I know there are nine other women having eggs retrieved the same day as me, all of us sitting huddled with our partners in curtained-off pre-op rooms. Though we are all here for the same procedure, it somehow feels taboo to talk to one another, to look each other in the eye. We shuffle into treatment rooms, one by one, with our IVs trailing behind us.
As I compulsively google IVF diet tips, IVF sleeping positions, IVF stretching routines, I discover a network of women posting their experiences in online forums. Under anonymous screen names, fertility statistics are listed like on the back of a bizarre baseball card in some kind of Fantasy Infertility League: “NotYetAMom—“34, TTC since 2012, 2x IUI, 3x IVF, 2BFN 1BFP=MC1.” I know there is a real woman behind the chicken avatar. I know she’s there, even if she doesn’t want to use her real name or picture. And I’m not totally fluent in Infertile yet but I’m pretty sure those stats mean she doesn’t have the baby she’s trying for.
People are still reluctant to talk about infertility, to put their real names to their stats and heartaches. While cutesy pregnancy announcements have now become a cultural trope, I seldom see status updates detailing difficulties trying to conceive. And that’s too bad, really. One of the greatest strengths we infertile women have is in our numbers, in holding our hands out to each other. So I outstretch mine to you, here.
I’ve been writing about my struggles with infertility since we were first diagnosed, bringing my private pain public because talking about it normalizes the process for me. It uproots the comfort of denial. It forces me to answer on a regular basis whether or not I am expecting, but writing about it has also brought me a community of support that has been vital. Women have reached out to me to tell me their stories, to share medical details with a stranger on the Internet, though they haven’t been able to talk about it with their families. I am grateful for their courage and only wish they could draw comfort from the people who love them.
There is an African proverb that says “a woman without children is like a tree without leaves,” but I don’t feel that way at all. I don’t feel leafless. On a daily basis, I email a flurry of ridiculous questions to my sister-in-law, Michelle, a busy doctor and mother of two (Can I drink raspberry leaf tea? Can I still go for walks? If so, how fast? Can I love this embryo into existence?), and she answers each one with patience and tenderness. Her strength is a bud on my brittle branches.
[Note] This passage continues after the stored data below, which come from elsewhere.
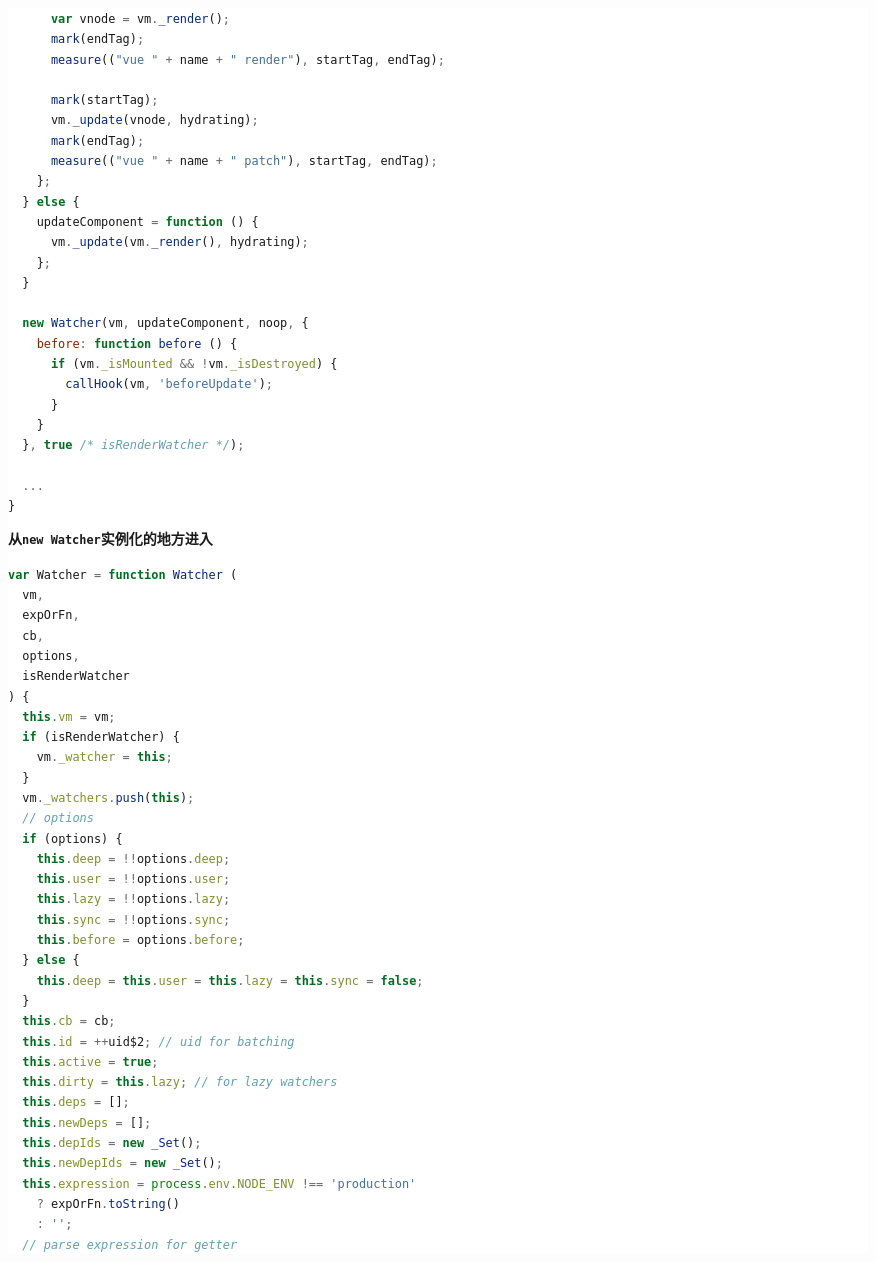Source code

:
 ```javascript
      var vnode = vm._render();
      mark(endTag);
      measure(("vue " + name + " render"), startTag, endTag);

      mark(startTag);
      vm._update(vnode, hydrating);
      mark(endTag);
      measure(("vue " + name + " patch"), startTag, endTag);
    };
  } else {
    updateComponent = function () {
      vm._update(vm._render(), hydrating);
    };
  }

  new Watcher(vm, updateComponent, noop, {
    before: function before () {
      if (vm._isMounted && !vm._isDestroyed) {
        callHook(vm, 'beforeUpdate');
      }
    }
  }, true /* isRenderWatcher */);

  ...
}
```

**从`new Watcher`实例化的地方进入**

```javascript
var Watcher = function Watcher (
  vm,
  expOrFn,
  cb,
  options,
  isRenderWatcher
) {
  this.vm = vm;
  if (isRenderWatcher) {
    vm._watcher = this;
  }
  vm._watchers.push(this);
  // options
  if (options) {
    this.deep = !!options.deep;
    this.user = !!options.user;
    this.lazy = !!options.lazy;
    this.sync = !!options.sync;
    this.before = options.before;
  } else {
    this.deep = this.user = this.lazy = this.sync = false;
  }
  this.cb = cb;
  this.id = ++uid$2; // uid for batching
  this.active = true;
  this.dirty = this.lazy; // for lazy watchers
  this.deps = [];
  this.newDeps = [];
  this.depIds = new _Set();
  this.newDepIds = new _Set();
  this.expression = process.env.NODE_ENV !== 'production'
    ? expOrFn.toString()
    : '';
  // parse expression for getter
```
A friend mails me a “foam finger of bravery” to wear while I get my injections and another bud blooms. My niece, Katie, calls to tell me she loves me and her sweet voice is a precious flower. My father takes me to a doctor’s appointment because I am too nauseous to drive and there is more foliage still.
Each woman who shares with me her story, each call from my brothers and sisters-in-law, each email from a friend, each text and inquiry into how we are doing adds more and more blossoms, more and more life to my dry twigs. And there’s my husband and I at the roots, the strength at the core of our seedling, our limbs entangled as we hold tightly to each other, hoping against hope that this embryo, our embryo, will grow into a baby.